▸ EXERCISE DIRECTIONS:
Your answer is a copy of every line in the records where "Example" appears.

[Excerpts from a dataset]
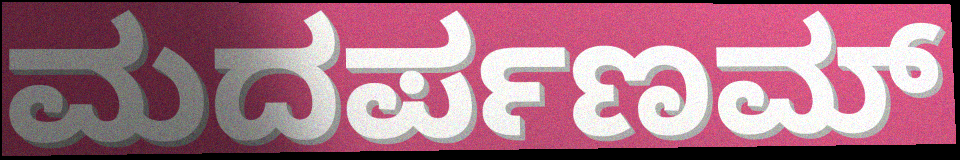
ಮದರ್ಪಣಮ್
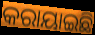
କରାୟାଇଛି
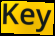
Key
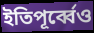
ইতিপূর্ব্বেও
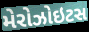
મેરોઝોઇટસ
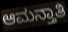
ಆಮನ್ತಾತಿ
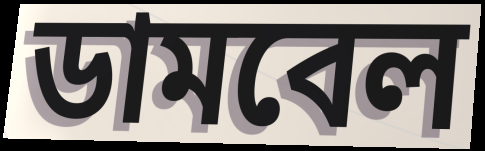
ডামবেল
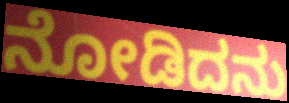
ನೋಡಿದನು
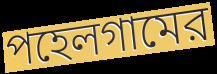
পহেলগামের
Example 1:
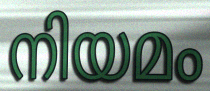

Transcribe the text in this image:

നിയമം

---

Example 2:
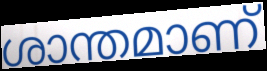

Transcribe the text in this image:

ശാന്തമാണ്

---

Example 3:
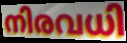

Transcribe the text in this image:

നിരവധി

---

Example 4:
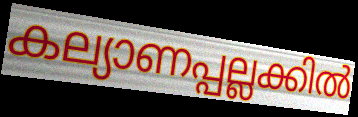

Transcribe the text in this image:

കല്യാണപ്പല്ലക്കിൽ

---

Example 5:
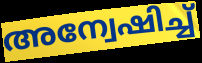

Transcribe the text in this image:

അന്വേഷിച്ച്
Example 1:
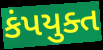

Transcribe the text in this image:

▸ SOLUTION TO THIS PROBLEM:
Example 1:
Example 2:
Example 3:
Example 4:
Example 5:
Example 1:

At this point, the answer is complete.